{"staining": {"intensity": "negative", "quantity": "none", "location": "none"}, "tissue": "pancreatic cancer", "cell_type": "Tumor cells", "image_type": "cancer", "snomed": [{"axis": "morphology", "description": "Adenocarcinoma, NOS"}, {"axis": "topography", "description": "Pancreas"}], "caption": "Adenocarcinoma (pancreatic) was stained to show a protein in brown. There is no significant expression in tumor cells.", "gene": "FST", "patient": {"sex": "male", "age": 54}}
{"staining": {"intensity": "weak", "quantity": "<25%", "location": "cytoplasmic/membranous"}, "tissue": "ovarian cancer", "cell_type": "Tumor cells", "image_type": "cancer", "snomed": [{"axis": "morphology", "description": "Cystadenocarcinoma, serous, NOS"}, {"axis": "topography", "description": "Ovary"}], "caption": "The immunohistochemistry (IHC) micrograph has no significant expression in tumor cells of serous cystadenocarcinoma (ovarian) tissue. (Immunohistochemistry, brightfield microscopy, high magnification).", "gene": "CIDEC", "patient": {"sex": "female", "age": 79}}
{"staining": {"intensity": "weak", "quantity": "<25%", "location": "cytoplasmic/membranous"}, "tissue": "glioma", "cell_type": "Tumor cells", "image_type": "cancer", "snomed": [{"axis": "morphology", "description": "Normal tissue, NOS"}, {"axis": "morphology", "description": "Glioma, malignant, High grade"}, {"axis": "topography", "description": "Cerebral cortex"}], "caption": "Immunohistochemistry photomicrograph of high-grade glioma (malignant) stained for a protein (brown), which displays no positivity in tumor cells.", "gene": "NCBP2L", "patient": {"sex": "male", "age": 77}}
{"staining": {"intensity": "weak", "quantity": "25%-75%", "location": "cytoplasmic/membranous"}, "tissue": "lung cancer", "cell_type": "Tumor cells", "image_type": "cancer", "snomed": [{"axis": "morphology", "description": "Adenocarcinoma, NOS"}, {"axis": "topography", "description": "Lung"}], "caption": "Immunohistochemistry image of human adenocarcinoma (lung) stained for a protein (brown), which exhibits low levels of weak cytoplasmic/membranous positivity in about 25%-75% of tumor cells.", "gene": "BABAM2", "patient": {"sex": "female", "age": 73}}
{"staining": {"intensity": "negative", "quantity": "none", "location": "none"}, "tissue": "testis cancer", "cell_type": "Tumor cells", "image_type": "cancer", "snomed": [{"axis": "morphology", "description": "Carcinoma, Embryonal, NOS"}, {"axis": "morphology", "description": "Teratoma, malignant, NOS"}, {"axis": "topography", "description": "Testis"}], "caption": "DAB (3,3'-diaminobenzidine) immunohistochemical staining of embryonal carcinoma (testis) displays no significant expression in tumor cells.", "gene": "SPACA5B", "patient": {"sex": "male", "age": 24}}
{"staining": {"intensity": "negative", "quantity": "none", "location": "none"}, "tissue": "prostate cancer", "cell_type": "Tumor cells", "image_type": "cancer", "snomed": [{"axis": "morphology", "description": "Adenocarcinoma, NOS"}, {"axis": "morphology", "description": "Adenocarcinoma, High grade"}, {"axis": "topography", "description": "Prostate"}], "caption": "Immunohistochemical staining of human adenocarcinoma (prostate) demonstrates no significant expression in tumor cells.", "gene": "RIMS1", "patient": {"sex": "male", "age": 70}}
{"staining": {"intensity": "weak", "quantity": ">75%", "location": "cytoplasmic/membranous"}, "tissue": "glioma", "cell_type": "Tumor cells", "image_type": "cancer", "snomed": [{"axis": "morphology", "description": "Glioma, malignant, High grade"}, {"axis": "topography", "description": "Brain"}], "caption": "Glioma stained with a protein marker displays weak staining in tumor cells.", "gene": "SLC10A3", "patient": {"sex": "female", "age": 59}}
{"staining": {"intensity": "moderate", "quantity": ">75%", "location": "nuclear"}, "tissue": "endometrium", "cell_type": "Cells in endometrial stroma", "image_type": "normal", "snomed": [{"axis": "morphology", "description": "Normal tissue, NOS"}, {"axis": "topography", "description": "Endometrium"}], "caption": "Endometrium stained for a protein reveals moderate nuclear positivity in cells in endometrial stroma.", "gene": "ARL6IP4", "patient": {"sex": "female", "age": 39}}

**ASSIGNMENT**
Please set down the entire material above exactly as presented.

**ANSWER TO THIS TASK**
{"staining": {"intensity": "negative", "quantity": "none", "location": "none"}, "tissue": "pancreatic cancer", "cell_type": "Tumor cells", "image_type": "cancer", "snomed": [{"axis": "morphology", "description": "Adenocarcinoma, NOS"}, {"axis": "topography", "description": "Pancreas"}], "caption": "Adenocarcinoma (pancreatic) was stained to show a protein in brown. There is no significant expression in tumor cells.", "gene": "FST", "patient": {"sex": "male", "age": 54}}
{"staining": {"intensity": "weak", "quantity": "<25%", "location": "cytoplasmic/membranous"}, "tissue": "ovarian cancer", "cell_type": "Tumor cells", "image_type": "cancer", "snomed": [{"axis": "morphology", "description": "Cystadenocarcinoma, serous, NOS"}, {"axis": "topography", "description": "Ovary"}], "caption": "The immunohistochemistry (IHC) micrograph has no significant expression in tumor cells of serous cystadenocarcinoma (ovarian) tissue. (Immunohistochemistry, brightfield microscopy, high magnification).", "gene": "CIDEC", "patient": {"sex": "female", "age": 79}}
{"staining": {"intensity": "weak", "quantity": "<25%", "location": "cytoplasmic/membranous"}, "tissue": "glioma", "cell_type": "Tumor cells", "image_type": "cancer", "snomed": [{"axis": "morphology", "description": "Normal tissue, NOS"}, {"axis": "morphology", "description": "Glioma, malignant, High grade"}, {"axis": "topography", "description": "Cerebral cortex"}], "caption": "Immunohistochemistry photomicrograph of high-grade glioma (malignant) stained for a protein (brown), which displays no positivity in tumor cells.", "gene": "NCBP2L", "patient": {"sex": "male", "age": 77}}
{"staining": {"intensity": "weak", "quantity": "25%-75%", "location": "cytoplasmic/membranous"}, "tissue": "lung cancer", "cell_type": "Tumor cells", "image_type": "cancer", "snomed": [{"axis": "morphology", "description": "Adenocarcinoma, NOS"}, {"axis": "topography", "description": "Lung"}], "caption": "Immunohistochemistry image of human adenocarcinoma (lung) stained for a protein (brown), which exhibits low levels of weak cytoplasmic/membranous positivity in about 25%-75% of tumor cells.", "gene": "BABAM2", "patient": {"sex": "female", "age": 73}}
{"staining": {"intensity": "negative", "quantity": "none", "location": "none"}, "tissue": "testis cancer", "cell_type": "Tumor cells", "image_type": "cancer", "snomed": [{"axis": "morphology", "description": "Carcinoma, Embryonal, NOS"}, {"axis": "morphology", "description": "Teratoma, malignant, NOS"}, {"axis": "topography", "description": "Testis"}], "caption": "DAB (3,3'-diaminobenzidine) immunohistochemical staining of embryonal carcinoma (testis) displays no significant expression in tumor cells.", "gene": "SPACA5B", "patient": {"sex": "male", "age": 24}}
{"staining": {"intensity": "negative", "quantity": "none", "location": "none"}, "tissue": "prostate cancer", "cell_type": "Tumor cells", "image_type": "cancer", "snomed": [{"axis": "morphology", "description": "Adenocarcinoma, NOS"}, {"axis": "morphology", "description": "Adenocarcinoma, High grade"}, {"axis": "topography", "description": "Prostate"}], "caption": "Immunohistochemical staining of human adenocarcinoma (prostate) demonstrates no significant expression in tumor cells.", "gene": "RIMS1", "patient": {"sex": "male", "age": 70}}
{"staining": {"intensity": "weak", "quantity": ">75%", "location": "cytoplasmic/membranous"}, "tissue": "glioma", "cell_type": "Tumor cells", "image_type": "cancer", "snomed": [{"axis": "morphology", "description": "Glioma, malignant, High grade"}, {"axis": "topography", "description": "Brain"}], "caption": "Glioma stained with a protein marker displays weak staining in tumor cells.", "gene": "SLC10A3", "patient": {"sex": "female", "age": 59}}
{"staining": {"intensity": "moderate", "quantity": ">75%", "location": "nuclear"}, "tissue": "endometrium", "cell_type": "Cells in endometrial stroma", "image_type": "normal", "snomed": [{"axis": "morphology", "description": "Normal tissue, NOS"}, {"axis": "topography", "description": "Endometrium"}], "caption": "Endometrium stained for a protein reveals moderate nuclear positivity in cells in endometrial stroma.", "gene": "ARL6IP4", "patient": {"sex": "female", "age": 39}}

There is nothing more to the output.